_PROBLEM DESCRIPTION_:
Return exactly the lines of the records below, starting at the line that contains "M 262,339 L" and ending at the line that contains "M 1104,1542 L 1178,997 L 1199,968 L 1203,932", with both of those lines kept.
■ ■ ■ ■
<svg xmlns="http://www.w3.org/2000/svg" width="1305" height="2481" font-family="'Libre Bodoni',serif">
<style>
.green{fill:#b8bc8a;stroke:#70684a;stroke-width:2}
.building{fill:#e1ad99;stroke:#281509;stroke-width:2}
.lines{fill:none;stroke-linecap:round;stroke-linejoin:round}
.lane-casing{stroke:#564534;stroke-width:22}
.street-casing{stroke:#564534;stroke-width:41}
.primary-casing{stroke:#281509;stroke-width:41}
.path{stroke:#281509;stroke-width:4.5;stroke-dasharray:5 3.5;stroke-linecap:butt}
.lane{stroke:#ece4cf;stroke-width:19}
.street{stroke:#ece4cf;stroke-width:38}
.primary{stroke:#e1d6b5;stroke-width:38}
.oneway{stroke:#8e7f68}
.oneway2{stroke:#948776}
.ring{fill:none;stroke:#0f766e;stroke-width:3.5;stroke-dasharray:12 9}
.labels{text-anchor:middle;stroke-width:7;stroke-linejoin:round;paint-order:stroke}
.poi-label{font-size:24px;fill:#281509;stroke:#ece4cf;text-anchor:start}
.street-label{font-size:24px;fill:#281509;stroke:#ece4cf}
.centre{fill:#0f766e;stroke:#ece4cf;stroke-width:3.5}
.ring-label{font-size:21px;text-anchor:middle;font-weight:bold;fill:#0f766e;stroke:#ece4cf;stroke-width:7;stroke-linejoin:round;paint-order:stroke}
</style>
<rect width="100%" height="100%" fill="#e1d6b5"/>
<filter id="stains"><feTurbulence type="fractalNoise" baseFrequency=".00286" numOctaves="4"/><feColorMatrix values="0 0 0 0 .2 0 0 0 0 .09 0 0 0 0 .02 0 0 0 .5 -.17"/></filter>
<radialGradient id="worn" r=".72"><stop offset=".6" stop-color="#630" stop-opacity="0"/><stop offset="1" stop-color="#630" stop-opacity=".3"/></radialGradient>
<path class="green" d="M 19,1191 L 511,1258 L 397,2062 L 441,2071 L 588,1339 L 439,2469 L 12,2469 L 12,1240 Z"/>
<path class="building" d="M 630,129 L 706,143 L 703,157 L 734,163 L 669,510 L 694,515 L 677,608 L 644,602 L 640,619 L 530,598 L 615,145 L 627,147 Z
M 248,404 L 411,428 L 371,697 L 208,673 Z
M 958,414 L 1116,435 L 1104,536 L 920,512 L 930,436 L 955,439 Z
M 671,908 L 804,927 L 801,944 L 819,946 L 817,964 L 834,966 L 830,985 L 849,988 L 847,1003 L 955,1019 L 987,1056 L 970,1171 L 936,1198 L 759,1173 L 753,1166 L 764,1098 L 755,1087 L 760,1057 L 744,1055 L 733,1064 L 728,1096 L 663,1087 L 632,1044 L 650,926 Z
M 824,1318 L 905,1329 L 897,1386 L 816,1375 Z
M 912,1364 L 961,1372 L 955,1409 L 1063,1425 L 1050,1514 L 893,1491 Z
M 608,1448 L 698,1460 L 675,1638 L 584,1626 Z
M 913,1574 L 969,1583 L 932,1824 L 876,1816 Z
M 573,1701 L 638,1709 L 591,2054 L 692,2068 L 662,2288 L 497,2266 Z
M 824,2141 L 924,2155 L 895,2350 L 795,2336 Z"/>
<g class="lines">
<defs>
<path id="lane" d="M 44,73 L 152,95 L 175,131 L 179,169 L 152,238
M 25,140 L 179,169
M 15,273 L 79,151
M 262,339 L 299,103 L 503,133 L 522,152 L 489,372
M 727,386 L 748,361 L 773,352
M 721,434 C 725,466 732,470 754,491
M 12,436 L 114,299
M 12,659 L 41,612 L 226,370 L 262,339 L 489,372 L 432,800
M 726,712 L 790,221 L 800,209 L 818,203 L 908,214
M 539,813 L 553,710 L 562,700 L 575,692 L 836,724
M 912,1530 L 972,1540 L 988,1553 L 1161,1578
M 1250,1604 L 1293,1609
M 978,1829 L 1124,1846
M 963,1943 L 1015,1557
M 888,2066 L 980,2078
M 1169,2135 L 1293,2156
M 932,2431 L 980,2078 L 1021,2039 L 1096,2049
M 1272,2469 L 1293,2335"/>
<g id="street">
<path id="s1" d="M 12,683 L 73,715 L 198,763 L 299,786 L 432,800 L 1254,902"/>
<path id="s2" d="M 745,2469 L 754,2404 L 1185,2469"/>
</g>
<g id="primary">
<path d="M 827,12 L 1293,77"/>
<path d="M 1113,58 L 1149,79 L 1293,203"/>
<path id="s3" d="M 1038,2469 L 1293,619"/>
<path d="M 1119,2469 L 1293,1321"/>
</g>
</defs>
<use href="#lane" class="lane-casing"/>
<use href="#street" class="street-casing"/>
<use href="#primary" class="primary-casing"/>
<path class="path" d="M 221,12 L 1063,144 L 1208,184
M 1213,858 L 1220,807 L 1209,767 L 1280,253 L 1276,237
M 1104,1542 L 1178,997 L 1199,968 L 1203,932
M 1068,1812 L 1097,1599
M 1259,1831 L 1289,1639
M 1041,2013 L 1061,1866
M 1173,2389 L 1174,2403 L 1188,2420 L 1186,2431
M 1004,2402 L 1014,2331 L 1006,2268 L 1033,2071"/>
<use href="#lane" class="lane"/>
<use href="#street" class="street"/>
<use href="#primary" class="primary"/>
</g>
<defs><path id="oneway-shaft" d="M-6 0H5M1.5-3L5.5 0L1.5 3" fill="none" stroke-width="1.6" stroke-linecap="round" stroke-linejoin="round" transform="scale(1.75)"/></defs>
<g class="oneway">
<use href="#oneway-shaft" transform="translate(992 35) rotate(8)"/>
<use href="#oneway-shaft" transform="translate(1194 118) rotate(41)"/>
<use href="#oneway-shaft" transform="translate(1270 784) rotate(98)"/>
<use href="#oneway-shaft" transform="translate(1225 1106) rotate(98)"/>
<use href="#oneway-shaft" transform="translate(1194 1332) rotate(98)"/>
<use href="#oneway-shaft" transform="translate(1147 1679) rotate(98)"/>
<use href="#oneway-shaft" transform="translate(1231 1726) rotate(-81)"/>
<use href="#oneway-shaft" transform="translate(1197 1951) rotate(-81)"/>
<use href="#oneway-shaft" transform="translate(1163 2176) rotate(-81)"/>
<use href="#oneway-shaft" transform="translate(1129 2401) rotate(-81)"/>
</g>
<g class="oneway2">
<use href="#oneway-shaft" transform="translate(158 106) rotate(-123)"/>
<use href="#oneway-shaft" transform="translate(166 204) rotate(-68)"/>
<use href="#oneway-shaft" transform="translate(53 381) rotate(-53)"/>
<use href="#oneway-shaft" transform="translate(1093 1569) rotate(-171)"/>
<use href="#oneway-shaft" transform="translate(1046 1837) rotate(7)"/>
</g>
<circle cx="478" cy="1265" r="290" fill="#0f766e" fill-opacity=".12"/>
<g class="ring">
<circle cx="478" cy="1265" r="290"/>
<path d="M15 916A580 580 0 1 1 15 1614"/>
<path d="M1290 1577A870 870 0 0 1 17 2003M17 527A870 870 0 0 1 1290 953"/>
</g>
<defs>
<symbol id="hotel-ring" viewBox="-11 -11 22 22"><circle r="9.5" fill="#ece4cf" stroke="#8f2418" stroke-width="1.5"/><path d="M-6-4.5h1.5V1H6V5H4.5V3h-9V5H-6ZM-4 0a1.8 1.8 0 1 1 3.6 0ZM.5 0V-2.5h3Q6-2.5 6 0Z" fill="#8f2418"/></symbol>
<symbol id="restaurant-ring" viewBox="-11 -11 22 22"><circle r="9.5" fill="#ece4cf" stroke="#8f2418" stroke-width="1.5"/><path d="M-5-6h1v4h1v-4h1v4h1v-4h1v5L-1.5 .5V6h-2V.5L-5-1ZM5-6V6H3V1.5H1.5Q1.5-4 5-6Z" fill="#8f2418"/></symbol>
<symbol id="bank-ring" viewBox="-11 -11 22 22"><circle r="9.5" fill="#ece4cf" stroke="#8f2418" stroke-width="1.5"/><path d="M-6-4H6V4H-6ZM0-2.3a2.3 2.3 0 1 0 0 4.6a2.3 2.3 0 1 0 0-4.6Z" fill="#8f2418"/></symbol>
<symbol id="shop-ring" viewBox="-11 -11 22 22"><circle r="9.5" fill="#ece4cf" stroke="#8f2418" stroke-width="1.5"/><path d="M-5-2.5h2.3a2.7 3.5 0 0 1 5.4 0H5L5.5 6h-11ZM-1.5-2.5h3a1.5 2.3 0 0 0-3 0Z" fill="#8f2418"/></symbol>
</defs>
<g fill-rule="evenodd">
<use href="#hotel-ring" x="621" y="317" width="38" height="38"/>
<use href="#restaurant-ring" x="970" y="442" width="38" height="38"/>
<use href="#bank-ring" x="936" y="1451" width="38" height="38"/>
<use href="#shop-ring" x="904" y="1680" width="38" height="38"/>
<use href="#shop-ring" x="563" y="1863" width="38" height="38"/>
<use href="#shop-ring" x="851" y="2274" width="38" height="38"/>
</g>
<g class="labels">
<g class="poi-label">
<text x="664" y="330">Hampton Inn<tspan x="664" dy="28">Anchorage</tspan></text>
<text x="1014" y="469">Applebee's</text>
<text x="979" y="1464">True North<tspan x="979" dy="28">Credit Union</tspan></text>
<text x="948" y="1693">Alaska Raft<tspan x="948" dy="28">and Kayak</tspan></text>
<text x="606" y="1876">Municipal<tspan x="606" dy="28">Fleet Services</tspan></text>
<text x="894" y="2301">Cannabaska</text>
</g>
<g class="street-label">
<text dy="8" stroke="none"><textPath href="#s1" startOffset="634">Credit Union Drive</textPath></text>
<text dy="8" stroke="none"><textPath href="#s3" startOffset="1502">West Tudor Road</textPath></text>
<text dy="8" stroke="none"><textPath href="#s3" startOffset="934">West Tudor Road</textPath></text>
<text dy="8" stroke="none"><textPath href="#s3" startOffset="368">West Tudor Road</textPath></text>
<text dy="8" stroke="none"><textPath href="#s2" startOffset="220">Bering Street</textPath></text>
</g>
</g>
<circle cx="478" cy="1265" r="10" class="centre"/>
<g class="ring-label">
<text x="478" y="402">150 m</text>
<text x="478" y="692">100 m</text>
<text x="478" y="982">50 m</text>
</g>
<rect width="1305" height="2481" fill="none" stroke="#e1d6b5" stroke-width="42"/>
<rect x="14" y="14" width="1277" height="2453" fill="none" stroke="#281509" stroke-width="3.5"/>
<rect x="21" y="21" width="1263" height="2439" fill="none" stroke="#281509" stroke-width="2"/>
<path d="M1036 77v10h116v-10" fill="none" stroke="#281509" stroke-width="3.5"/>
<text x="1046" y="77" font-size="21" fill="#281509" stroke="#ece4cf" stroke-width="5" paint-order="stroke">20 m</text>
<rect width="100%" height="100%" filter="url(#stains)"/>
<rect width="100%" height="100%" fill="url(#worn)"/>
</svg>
■ ■ ■ ■
_EXPECTED ANSWER_:
M 262,339 L 299,103 L 503,133 L 522,152 L 489,372
M 727,386 L 748,361 L 773,352
M 721,434 C 725,466 732,470 754,491
M 12,436 L 114,299
M 12,659 L 41,612 L 226,370 L 262,339 L 489,372 L 432,800
M 726,712 L 790,221 L 800,209 L 818,203 L 908,214
M 539,813 L 553,710 L 562,700 L 575,692 L 836,724
M 912,1530 L 972,1540 L 988,1553 L 1161,1578
M 1250,1604 L 1293,1609
M 978,1829 L 1124,1846
M 963,1943 L 1015,1557
M 888,2066 L 980,2078
M 1169,2135 L 1293,2156
M 932,2431 L 980,2078 L 1021,2039 L 1096,2049
M 1272,2469 L 1293,2335"/>
<g id="street">
<path id="s1" d="M 12,683 L 73,715 L 198,763 L 299,786 L 432,800 L 1254,902"/>
<path id="s2" d="M 745,2469 L 754,2404 L 1185,2469"/>
</g>
<g id="primary">
<path d="M 827,12 L 1293,77"/>
<path d="M 1113,58 L 1149,79 L 1293,203"/>
<path id="s3" d="M 1038,2469 L 1293,619"/>
<path d="M 1119,2469 L 1293,1321"/>
</g>
</defs>
<use href="#lane" class="lane-casing"/>
<use href="#street" class="street-casing"/>
<use href="#primary" class="primary-casing"/>
<path class="path" d="M 221,12 L 1063,144 L 1208,184
M 1213,858 L 1220,807 L 1209,767 L 1280,253 L 1276,237
M 1104,1542 L 1178,997 L 1199,968 L 1203,932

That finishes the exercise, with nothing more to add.